Word for word, copy out every line of the records, omitting each picture.

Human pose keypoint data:

=== Section Start ===

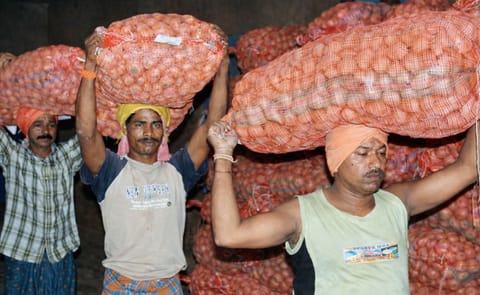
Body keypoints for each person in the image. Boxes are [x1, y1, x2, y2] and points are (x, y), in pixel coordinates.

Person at [207, 121, 479, 294]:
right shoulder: (302, 215)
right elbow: (230, 235)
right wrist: (222, 155)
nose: (375, 162)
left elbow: (467, 168)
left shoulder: (397, 203)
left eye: (381, 152)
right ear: (334, 162)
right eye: (362, 153)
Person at [75, 30, 228, 294]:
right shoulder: (111, 170)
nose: (148, 132)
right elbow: (87, 133)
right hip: (120, 285)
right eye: (140, 124)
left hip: (166, 285)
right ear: (125, 130)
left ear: (165, 132)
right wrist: (90, 67)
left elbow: (212, 126)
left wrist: (222, 70)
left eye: (156, 124)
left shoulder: (178, 171)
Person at [0, 107, 82, 294]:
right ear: (25, 129)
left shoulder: (65, 156)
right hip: (22, 252)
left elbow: (89, 132)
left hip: (59, 252)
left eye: (51, 125)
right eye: (37, 125)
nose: (46, 130)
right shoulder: (13, 156)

=== Section End ===

Exercise result:
Body keypoints for each person in the image. Boxes are [x1, y1, x2, y2] and points are (x, y), in pixel coordinates.

Person at [207, 121, 479, 294]:
right shoulder: (302, 215)
right elbow: (230, 235)
right wrist: (222, 155)
nose: (375, 162)
left elbow: (467, 168)
left shoulder: (397, 203)
left eye: (381, 152)
right ear: (334, 162)
right eye: (362, 153)
Person at [75, 30, 228, 294]:
right shoulder: (111, 170)
nose: (148, 132)
right elbow: (87, 133)
right hip: (120, 285)
right eye: (140, 124)
left hip: (166, 285)
right ear: (125, 130)
left ear: (165, 132)
right wrist: (90, 67)
left elbow: (212, 126)
left wrist: (222, 70)
left eye: (156, 124)
left shoulder: (178, 171)
Person at [0, 107, 82, 294]:
right ear: (25, 129)
left shoulder: (65, 156)
right hip: (22, 252)
left elbow: (89, 132)
left hip: (59, 252)
left eye: (51, 125)
right eye: (37, 125)
nose: (46, 130)
right shoulder: (13, 156)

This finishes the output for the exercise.